EXERCISE BRIEF: How many of the lines below have "index" in them? Say the number and nothing more.

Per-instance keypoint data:

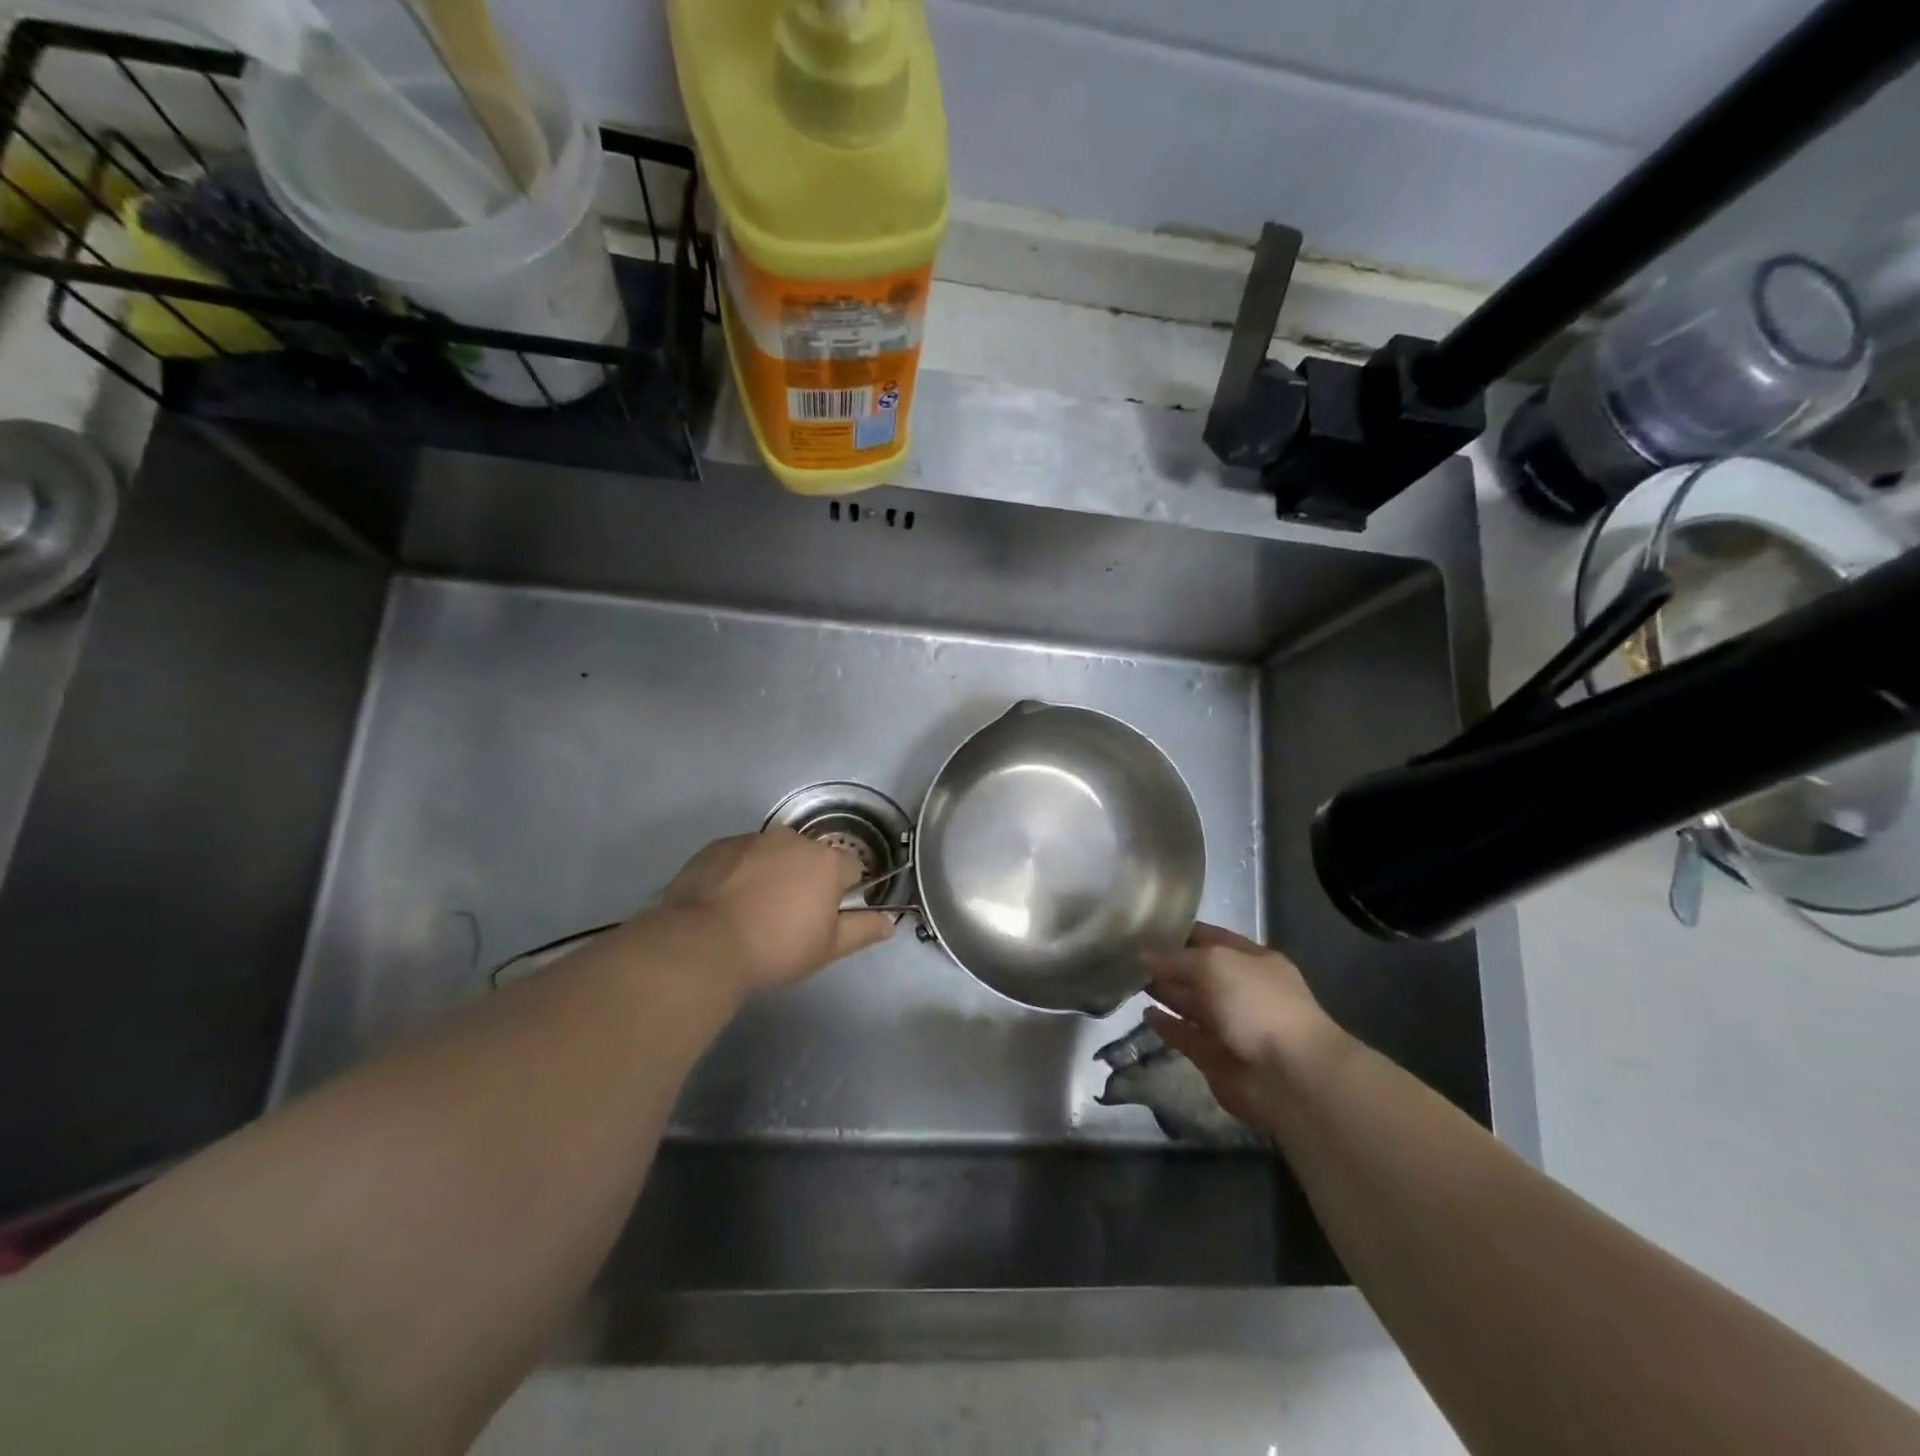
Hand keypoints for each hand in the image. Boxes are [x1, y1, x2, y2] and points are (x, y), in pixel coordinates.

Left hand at [658, 826, 893, 993]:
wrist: (701, 944)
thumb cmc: (776, 948)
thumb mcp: (828, 948)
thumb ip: (863, 930)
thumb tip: (890, 921)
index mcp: (825, 861)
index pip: (850, 866)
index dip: (843, 890)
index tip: (827, 914)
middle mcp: (792, 840)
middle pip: (809, 856)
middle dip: (805, 878)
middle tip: (788, 915)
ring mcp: (751, 839)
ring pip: (772, 853)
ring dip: (771, 873)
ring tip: (752, 910)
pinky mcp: (717, 847)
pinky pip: (739, 857)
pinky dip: (738, 873)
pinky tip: (725, 903)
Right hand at [1143, 923, 1350, 1132]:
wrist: (1289, 1076)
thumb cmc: (1256, 1005)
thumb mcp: (1214, 964)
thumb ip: (1176, 958)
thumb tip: (1144, 956)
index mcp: (1252, 960)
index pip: (1210, 938)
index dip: (1179, 932)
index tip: (1145, 927)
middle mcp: (1242, 990)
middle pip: (1198, 972)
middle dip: (1168, 963)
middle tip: (1127, 955)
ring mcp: (1231, 1025)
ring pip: (1191, 1004)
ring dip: (1165, 993)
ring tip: (1130, 981)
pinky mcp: (1217, 1058)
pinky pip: (1187, 1036)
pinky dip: (1167, 1027)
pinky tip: (1145, 1015)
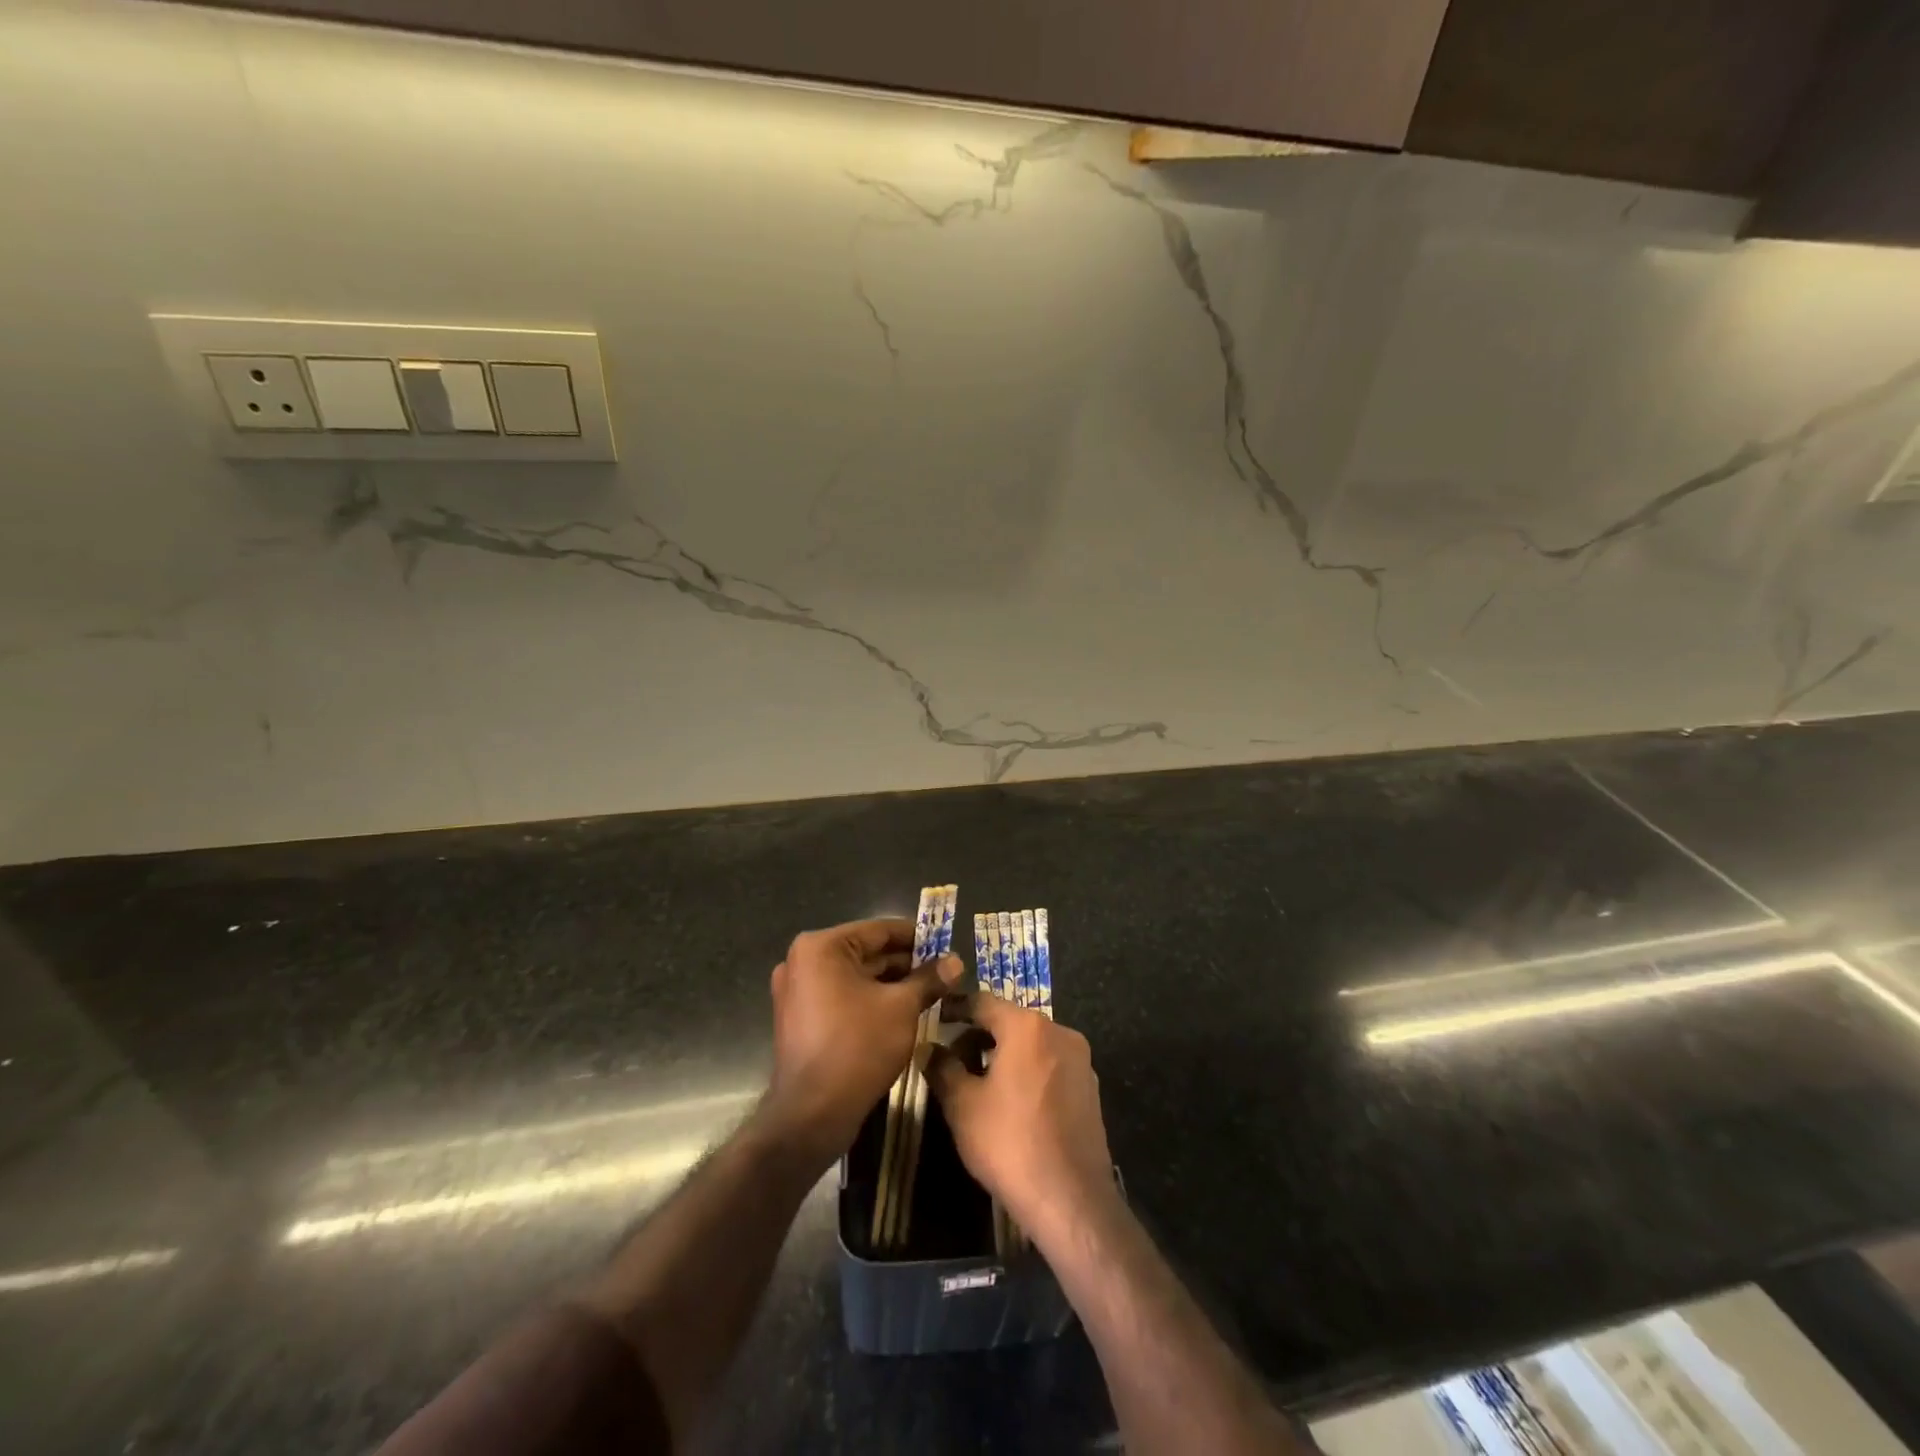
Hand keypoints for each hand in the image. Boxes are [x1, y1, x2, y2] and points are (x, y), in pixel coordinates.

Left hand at [764, 918, 960, 1166]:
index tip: (946, 945)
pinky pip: (842, 997)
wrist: (813, 1114)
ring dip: (891, 984)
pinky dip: (870, 1001)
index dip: (917, 937)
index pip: (879, 930)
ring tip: (930, 992)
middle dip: (906, 964)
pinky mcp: (801, 1019)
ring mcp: (798, 991)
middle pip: (866, 953)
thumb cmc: (858, 1046)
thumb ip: (929, 979)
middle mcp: (803, 962)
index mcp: (821, 947)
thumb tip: (955, 962)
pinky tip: (902, 1012)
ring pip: (856, 978)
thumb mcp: (902, 1007)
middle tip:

ANSWER SECTION: 12